その時に自宅と勤務先の住所の交換(その当時は携帯電話はありません)をしました。

その後は年に1回の年賀状のやり取りやたまに"元気にしているか?"という電話が来たりしていました。

今年の初めにも電話がきて"糖尿病学会の時に食事をしよう"という約束をしました。

食事をしながら話を聴きましたが、大学時代から今までの経歴がユニークなので話がとても面白かったです。

医局を辞めた理由を尋ねてみると、ただ"救急医療がやりたかったから"との返事でした。

今も非常勤として北海道内の数ヶ所の病院で救急外来をがんばっているようです。

学会参加後は、空港に息までに、国宝三十三間堂を観に行きました。

三十三間堂

三十三間堂2


話に聞いていた通り、曲がった途端、金色に光る仏像が沢山並んでいて圧巻でした。

糖尿病治療を考える会に参加しました

10月27日(火)は“糖尿病治療を考える会”に参加しました。

今回は熊本中央病院の内分泌代謝科部長の西田健朗先生による「古くて新しいメトホルミンに注目!」という演題でした。

2015年10月27日糖尿病治療を考える会


メトホルミンは糖尿病治療薬の中で以前から使用されている薬です。

嘔気など腹部症状や乳酸アシドーシスなどの副作用には注意しなければなりませんが、安価な薬でもあることより、使用量が増えています。

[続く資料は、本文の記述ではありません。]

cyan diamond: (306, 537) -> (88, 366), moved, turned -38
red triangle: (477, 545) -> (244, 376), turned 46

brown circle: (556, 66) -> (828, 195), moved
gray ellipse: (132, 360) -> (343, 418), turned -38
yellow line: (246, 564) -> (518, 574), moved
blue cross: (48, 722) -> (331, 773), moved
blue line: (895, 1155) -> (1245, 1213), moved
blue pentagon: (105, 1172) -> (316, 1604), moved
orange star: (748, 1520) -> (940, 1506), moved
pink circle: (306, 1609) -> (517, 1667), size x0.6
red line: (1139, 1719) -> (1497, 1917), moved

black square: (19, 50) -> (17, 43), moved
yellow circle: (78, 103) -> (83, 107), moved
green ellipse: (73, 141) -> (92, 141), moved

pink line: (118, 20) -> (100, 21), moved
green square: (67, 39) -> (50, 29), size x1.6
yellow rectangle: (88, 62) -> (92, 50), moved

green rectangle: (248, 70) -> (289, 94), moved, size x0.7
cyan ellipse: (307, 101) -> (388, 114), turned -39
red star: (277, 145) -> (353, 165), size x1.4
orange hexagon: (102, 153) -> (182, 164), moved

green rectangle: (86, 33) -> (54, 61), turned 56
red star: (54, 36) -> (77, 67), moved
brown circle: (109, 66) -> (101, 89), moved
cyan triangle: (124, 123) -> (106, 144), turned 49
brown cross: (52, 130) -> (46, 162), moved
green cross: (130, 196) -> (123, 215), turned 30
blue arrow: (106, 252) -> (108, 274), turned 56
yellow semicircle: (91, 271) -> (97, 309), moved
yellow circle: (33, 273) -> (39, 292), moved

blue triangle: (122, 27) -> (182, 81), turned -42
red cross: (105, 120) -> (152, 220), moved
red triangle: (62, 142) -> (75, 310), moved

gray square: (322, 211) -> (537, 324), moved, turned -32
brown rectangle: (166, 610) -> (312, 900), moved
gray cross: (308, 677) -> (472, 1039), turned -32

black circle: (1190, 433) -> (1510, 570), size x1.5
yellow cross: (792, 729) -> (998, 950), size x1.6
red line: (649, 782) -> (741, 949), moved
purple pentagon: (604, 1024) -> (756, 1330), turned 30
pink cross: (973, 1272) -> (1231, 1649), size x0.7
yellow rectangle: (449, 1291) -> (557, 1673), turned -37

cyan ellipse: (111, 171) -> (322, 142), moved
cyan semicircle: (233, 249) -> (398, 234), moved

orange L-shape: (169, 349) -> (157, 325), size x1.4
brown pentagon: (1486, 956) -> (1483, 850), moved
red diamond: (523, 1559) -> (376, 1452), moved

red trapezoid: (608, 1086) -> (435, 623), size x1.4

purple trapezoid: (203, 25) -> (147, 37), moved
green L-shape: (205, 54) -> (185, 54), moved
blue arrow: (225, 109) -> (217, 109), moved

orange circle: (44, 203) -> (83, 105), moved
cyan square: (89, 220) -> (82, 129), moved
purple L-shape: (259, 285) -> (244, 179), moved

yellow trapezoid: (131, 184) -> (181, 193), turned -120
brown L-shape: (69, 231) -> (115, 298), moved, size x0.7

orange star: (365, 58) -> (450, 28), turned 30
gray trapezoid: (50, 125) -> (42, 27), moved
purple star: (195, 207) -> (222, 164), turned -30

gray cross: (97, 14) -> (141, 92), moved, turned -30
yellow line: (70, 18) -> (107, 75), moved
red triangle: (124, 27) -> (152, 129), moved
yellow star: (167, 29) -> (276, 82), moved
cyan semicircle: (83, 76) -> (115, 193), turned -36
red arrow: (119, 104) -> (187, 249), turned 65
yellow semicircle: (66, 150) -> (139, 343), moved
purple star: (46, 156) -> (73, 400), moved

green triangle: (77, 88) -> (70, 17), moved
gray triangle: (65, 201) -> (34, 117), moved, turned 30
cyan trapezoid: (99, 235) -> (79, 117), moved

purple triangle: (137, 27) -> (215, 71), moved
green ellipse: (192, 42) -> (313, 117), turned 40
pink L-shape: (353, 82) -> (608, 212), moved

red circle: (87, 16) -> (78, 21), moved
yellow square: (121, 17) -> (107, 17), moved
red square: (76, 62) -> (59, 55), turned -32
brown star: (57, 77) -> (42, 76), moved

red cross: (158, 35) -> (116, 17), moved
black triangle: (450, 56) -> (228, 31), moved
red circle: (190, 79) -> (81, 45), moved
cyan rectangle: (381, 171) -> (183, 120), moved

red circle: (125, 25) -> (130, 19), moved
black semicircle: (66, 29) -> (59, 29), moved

肝臓での糖新生の抑制作用やグルカゴン(血糖を上げる働きがあります)のシグナル抑制作用などに、空腹時や食後の両方の血糖を下げる働きがあります。

それ以外にも消化管からの食欲を増加させるグレリン分泌を低下させたり、インクレチンのひとつでありますGLP-1分泌を促進させる作用があります。

DPPOS研究では850mg~1700mg程度使用することで、体重を減少させたという報告もあります。

また、大血管障害や総死亡を減らすという報告や高感度CRP、TNFαといった炎症マーカーを低下させるという報告もあります。
そして、糖化を抑える働きもあるようです。

最近の報告では、がんのリスクを減らすという報告もあり、全てのがんに関して33%、すい臓がんに関しては52%減らしたということです。

いろんな多面的作用(pleiotoropic effect)が報告されてきていて、僕もメトホルミンの使用量が増えています。

75歳以上の高齢者や腎臓が悪い方、全身状態が悪い方には使用しない方がいいです。

そして、CTなどの造影剤を使用するときは検査前2日位から休薬し、検査後2日経ってから使用する方がいいようです(腎臓が悪くない方は当日からの中止でもいいということです)。

今回も新しい学びがありました。